Лихая джазовая тема, какая-то нездешняя музыка, музыка извне, врывающаяся в канву спектакля. Вот она уходит, уступая место иной мелодии. "Потанцуешь со мной? — Я не умею. . . — Просто обними меня". Эта мелодия лишена джазовой агрессивности. Она искусительно печальна. Это не музыка успеха, не музыка борьбы. Это танец людей, которым некуда спешить. В них нет опьянения, нет угара. В них есть нежность на миг — минута нежности, возникающая из ниоткуда. Она подкатывает, как волна, на мгновение сжимает сердце, дает почувствовать зрителю, как нежна эта молчаливая красота и сколько грации может нести в себе неудача. И она не дает почувствовать мистеру Томпсону неуместность своего человечного, все еще человечного мироощущения.

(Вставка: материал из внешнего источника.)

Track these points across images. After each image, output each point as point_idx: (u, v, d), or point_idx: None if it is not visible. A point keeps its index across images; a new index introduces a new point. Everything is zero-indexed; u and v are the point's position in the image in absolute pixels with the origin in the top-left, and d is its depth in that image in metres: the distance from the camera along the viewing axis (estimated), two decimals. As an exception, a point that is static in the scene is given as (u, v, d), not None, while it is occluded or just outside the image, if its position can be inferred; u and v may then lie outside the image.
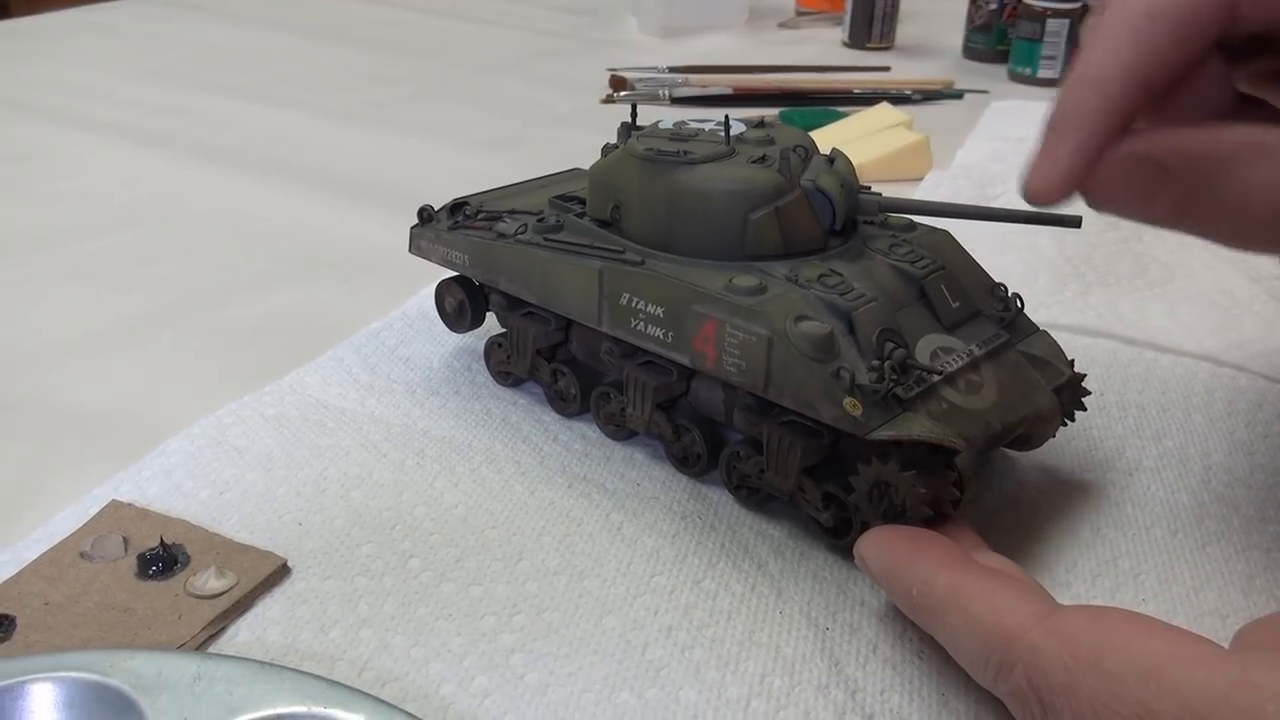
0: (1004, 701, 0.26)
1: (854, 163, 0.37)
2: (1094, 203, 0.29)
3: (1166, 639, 0.23)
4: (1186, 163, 0.27)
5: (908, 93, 0.87)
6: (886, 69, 0.97)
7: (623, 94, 0.87)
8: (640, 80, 0.90)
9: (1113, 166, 0.28)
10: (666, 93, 0.87)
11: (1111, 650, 0.23)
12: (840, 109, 0.81)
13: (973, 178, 0.66)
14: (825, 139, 0.70)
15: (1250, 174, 0.26)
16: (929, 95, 0.88)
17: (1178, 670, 0.22)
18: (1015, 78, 0.93)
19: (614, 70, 0.91)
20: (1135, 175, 0.28)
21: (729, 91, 0.87)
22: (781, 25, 1.15)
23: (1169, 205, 0.28)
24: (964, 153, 0.72)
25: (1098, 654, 0.23)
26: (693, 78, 0.90)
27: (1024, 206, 0.32)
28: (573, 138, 0.76)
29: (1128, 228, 0.59)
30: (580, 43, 1.06)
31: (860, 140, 0.69)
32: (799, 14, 1.17)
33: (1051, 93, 0.29)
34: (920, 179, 0.66)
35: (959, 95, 0.89)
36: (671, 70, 0.93)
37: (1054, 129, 0.29)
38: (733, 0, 1.13)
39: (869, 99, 0.84)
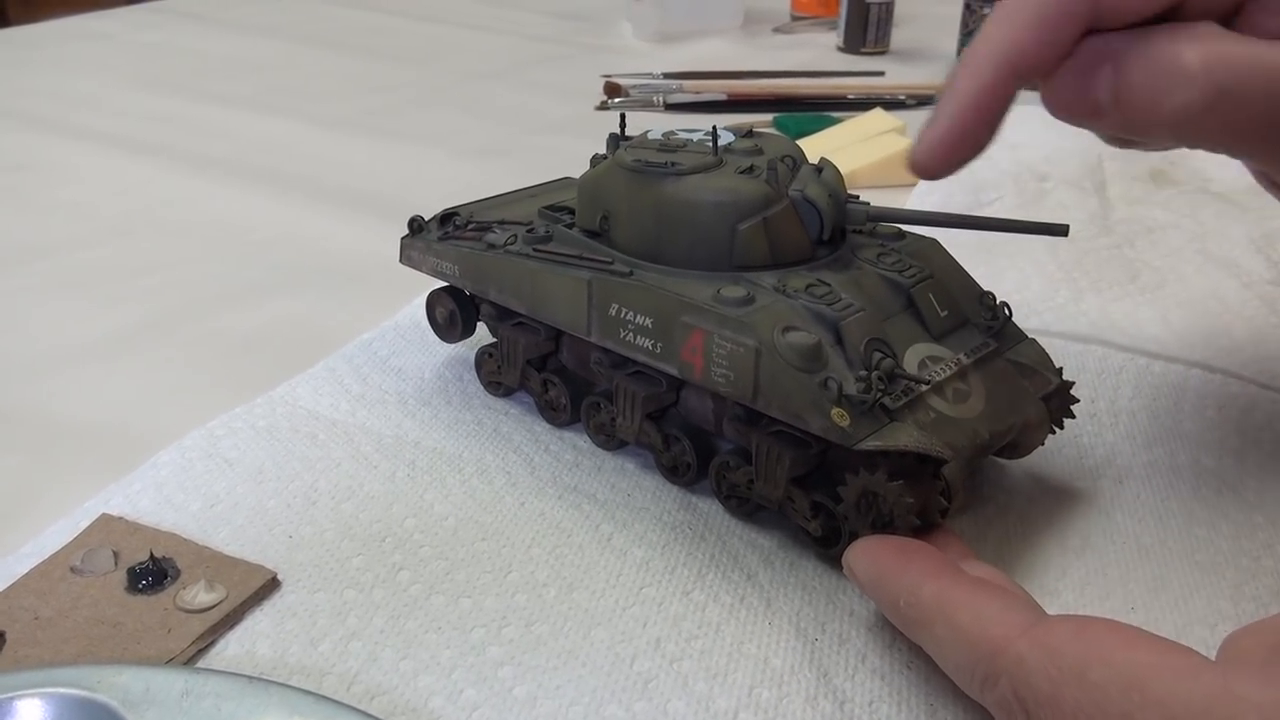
0: (990, 711, 0.26)
1: (847, 169, 0.38)
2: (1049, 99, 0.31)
3: (1150, 650, 0.23)
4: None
5: (902, 98, 0.87)
6: (881, 74, 0.97)
7: (617, 100, 0.88)
8: (634, 86, 0.90)
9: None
10: (661, 99, 0.87)
11: (1095, 661, 0.23)
12: (834, 114, 0.81)
13: (965, 184, 0.66)
14: (818, 145, 0.70)
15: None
16: (923, 100, 0.88)
17: (1160, 681, 0.22)
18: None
19: (608, 76, 0.91)
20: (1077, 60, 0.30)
21: (723, 97, 0.87)
22: (776, 30, 1.15)
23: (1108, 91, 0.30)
24: (957, 158, 0.72)
25: (1082, 665, 0.23)
26: (687, 84, 0.91)
27: (1016, 211, 0.32)
28: (567, 145, 0.76)
29: (1120, 233, 0.59)
30: (574, 49, 1.06)
31: (853, 146, 0.69)
32: (794, 19, 1.18)
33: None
34: (913, 185, 0.66)
35: (953, 100, 0.89)
36: (666, 76, 0.93)
37: (938, 108, 0.31)
38: (727, 5, 1.13)
39: (863, 104, 0.84)
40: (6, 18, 2.18)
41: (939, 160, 0.31)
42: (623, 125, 0.40)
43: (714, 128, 0.37)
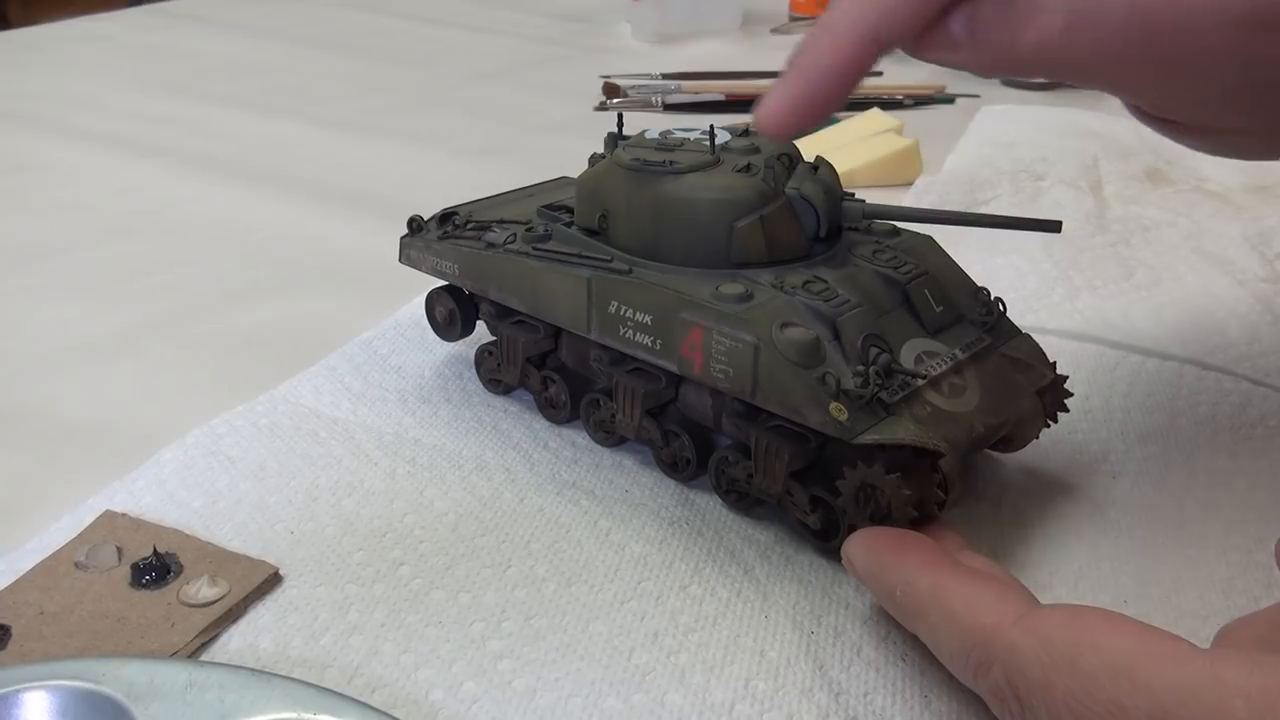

Армен Элбакян давно не появлялся на сцене в качестве актера. И эту брешь спектаклем "Потанцуешь со мной?" он закрыл сполна. Он играл волшебные метаморфозы души, и в его иронических улыбках, печали, в его молчаливой жестикуляции, даже в хромающей походке, во вспышках и затмениях бесконечно подвижного лица зрителю открывалась способность души к вечному обновлению и состраданию. Сострадание и любовь, завещанные Сарояном. Сострадание и любовь, которые остаются людям, не связанным именем, положением, богатством, ничем. Вечное возвращение — на родину, о которой мечтает дедушка Тома, в отчий дом, о котором грезит Китти. Вечное возвращение — побег в нереальные, возвышенные отроческие мечты граждан Никто, которым, однако, принадлежит мир, потому что они умеют любить и сострадать.